A friend of mine told me that they had decided to change churches. I spent quite some time listening to the story they told and here are some thoughts on how one would think of church on the basis of this person's experience. Sometimes, one person's story triggers some realities that you have already known. The story just put a voice to them.
1. It's about pastoring not about programmes
The purpose of the church is for us be to transformed into the likeness of Jesus. How does that happen? The contemporary answer is to put on a good and professional show. Nice surroundings, good PA, efficient staff, lively worship, good coffee and a good message But that can leave people empty if they don't have an empathy and genuine connection with their believing community. Perhaps, often unknowingly, the church can use its people to fulfill its mission when really the truth is the people are the mission. As Willard perceptively says "We should spend less time trying to get people into heaven and more time trying to get heaven into people"

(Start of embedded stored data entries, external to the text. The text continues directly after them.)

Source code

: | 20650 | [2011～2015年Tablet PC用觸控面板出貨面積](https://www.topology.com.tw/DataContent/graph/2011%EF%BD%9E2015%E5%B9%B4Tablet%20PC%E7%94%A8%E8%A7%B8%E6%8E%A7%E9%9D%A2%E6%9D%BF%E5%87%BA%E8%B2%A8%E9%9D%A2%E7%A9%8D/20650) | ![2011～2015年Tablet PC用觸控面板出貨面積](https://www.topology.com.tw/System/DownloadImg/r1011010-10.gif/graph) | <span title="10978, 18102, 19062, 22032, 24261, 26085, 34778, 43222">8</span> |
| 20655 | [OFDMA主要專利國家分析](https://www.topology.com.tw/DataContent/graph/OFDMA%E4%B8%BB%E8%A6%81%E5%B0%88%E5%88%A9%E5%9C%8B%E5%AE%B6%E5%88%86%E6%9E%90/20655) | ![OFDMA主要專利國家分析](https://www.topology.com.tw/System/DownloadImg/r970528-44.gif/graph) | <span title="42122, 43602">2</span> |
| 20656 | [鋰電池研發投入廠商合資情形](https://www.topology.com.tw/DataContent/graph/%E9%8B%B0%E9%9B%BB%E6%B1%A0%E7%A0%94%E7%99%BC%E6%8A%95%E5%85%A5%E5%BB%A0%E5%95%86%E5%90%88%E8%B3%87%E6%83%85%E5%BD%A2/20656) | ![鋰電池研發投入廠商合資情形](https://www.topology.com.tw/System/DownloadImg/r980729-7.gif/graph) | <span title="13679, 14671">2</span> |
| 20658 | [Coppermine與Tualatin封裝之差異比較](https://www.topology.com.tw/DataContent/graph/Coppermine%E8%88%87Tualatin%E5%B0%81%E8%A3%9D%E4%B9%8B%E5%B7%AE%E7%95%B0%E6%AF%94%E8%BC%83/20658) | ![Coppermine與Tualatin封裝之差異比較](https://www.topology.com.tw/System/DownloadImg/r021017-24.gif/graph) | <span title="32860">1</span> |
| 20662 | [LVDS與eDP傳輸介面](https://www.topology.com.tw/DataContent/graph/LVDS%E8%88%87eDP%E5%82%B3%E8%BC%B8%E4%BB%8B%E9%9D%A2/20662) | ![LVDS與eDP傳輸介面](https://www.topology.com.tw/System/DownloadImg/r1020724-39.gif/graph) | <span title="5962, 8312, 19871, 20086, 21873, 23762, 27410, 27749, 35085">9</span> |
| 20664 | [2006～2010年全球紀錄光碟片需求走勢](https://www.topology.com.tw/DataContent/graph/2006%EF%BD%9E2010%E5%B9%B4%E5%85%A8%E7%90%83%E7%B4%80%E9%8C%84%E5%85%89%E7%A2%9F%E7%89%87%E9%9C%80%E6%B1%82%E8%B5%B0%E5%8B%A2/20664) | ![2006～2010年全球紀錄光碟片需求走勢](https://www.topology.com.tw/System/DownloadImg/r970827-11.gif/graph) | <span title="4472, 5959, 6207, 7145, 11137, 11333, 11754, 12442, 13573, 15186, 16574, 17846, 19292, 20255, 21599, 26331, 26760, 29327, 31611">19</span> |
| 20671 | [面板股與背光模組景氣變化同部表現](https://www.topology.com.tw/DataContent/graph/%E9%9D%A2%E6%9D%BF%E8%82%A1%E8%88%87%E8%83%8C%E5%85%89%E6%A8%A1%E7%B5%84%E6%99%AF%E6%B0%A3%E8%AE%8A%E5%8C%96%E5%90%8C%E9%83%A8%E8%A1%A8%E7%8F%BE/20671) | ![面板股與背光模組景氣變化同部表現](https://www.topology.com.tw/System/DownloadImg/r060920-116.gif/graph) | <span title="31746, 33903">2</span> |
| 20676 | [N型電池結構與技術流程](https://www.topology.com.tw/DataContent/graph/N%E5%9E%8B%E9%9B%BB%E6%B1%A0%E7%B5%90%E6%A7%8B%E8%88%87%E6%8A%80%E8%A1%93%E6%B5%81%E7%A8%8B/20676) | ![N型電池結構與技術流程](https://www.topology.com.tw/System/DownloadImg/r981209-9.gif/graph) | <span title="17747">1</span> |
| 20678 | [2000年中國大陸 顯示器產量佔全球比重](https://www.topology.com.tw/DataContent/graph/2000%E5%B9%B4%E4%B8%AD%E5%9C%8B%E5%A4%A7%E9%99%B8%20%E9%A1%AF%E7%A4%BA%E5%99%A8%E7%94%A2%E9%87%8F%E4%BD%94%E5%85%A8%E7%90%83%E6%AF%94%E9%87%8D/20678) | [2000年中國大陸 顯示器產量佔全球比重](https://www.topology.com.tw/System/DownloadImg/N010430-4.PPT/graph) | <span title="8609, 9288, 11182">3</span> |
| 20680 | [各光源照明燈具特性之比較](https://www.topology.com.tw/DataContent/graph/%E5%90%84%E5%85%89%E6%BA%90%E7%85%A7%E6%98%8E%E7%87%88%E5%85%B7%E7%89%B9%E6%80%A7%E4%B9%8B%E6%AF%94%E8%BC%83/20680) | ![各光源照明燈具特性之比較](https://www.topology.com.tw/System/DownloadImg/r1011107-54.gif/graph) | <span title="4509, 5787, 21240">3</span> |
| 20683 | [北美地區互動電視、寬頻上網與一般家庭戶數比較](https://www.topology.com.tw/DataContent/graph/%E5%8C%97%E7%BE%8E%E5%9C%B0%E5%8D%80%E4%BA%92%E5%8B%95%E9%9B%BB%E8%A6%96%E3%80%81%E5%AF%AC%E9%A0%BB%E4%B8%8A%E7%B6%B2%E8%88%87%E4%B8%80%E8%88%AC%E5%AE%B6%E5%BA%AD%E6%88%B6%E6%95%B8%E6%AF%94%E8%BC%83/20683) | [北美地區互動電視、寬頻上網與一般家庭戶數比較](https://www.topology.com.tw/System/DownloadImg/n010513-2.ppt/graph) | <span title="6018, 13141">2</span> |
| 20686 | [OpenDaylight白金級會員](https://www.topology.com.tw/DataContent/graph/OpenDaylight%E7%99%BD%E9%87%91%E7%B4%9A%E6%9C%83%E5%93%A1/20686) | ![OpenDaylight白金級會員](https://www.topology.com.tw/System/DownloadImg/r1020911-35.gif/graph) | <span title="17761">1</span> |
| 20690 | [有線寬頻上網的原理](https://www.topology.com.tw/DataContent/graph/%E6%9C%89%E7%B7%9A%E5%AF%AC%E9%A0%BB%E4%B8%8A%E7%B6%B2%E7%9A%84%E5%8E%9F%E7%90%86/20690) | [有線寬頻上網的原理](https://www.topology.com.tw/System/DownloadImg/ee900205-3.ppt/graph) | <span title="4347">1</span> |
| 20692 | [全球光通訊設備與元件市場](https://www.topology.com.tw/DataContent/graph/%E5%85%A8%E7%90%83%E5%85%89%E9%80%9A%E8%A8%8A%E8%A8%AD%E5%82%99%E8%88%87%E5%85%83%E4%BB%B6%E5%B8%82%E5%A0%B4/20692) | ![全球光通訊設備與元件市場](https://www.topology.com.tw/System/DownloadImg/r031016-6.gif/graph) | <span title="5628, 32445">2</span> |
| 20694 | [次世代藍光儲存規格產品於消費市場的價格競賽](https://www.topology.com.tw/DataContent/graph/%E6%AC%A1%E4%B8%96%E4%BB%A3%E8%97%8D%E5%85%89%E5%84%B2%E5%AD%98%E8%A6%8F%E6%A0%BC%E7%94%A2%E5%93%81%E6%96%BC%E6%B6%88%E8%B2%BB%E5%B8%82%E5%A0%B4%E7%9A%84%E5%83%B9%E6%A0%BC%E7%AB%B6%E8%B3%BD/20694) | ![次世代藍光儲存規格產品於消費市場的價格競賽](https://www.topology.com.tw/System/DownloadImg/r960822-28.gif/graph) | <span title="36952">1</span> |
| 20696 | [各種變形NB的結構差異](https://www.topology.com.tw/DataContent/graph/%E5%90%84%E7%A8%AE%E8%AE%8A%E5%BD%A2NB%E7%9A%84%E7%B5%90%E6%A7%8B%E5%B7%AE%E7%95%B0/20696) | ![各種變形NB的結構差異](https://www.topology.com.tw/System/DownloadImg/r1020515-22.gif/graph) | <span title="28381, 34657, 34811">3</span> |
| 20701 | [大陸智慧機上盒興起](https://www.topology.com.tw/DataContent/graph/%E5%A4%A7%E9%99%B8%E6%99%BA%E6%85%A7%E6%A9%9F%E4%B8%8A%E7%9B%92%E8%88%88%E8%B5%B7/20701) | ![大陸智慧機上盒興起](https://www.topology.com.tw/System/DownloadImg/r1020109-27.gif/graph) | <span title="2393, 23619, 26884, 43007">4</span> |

2. It's about the gospel not about "good"ness"
The church can quickly become Galatian. What do I mean? Well, Paul wrote one of his strongest sentences to the Galatian church saying how amazed he was that they had deserted the gospel. Christian's will so easily and quickly stop hearing grace and start hearing obligation, performance, effort and self-justification. Pastors inevitably want to move their people on, do the mission, fight the battles and unknowingly their people forget the grace of God. This leads to legalism, failure, unworthiness, comparison and death. I've lived in Galatia and it's rubbish. The solution? Well- preach the gospel- over and over and over again. My friend left their church because they found themselves living in Galatia.
3. It's about passion for people and not about their performance
I am increasingly convinced that numerical growth is an incredibly poor measure of spiritual depth. Willow Creek have realized this in their 'Reveal' survey. Yet, because leaders use numbers as a measure of effectiveness this can easily trump the priority of people. Pastors must LOVE their churches and it's hard to love people when you don't know their marriage is struggling, that they are depressed, that their husband is going through a troubled time at work. Love knows the story. The truth is that if to love people is to know them well then churches can't be that big. Maybe we should be aiming as Chuck Colson commented for churches of depth and not width.
I am reading my way through a small pile of books on this: Why we are not emergent, Transforming discipleship, The Wisdom of each other and a few others.
I will post some more thoughts over the coming weeks.